TASK GOAL. If a line in the entries below holds the string "zubařů", copy it.

Extracted page text data.
▼▼▼

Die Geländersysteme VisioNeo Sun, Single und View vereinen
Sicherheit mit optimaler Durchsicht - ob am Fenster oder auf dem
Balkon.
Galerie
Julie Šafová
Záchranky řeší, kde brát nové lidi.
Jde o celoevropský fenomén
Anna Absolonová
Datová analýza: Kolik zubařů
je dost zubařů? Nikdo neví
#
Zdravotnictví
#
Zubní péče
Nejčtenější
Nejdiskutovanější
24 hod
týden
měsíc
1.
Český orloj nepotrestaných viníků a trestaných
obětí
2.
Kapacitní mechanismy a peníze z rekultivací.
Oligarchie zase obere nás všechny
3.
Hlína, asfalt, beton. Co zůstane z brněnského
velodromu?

▲▲▲
▼▼▼

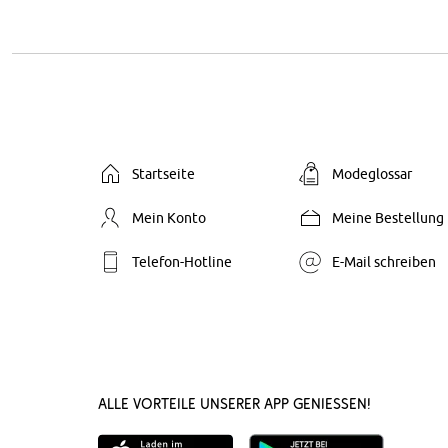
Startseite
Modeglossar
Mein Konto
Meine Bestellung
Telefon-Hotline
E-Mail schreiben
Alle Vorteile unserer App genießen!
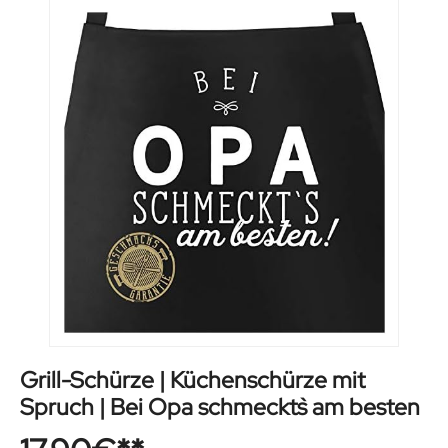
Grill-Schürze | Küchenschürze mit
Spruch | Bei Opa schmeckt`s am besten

▲▲▲

RESULT OF THE EXERCISE.
Datová analýza: Kolik zubařů
je dost zubařů? Nikdo neví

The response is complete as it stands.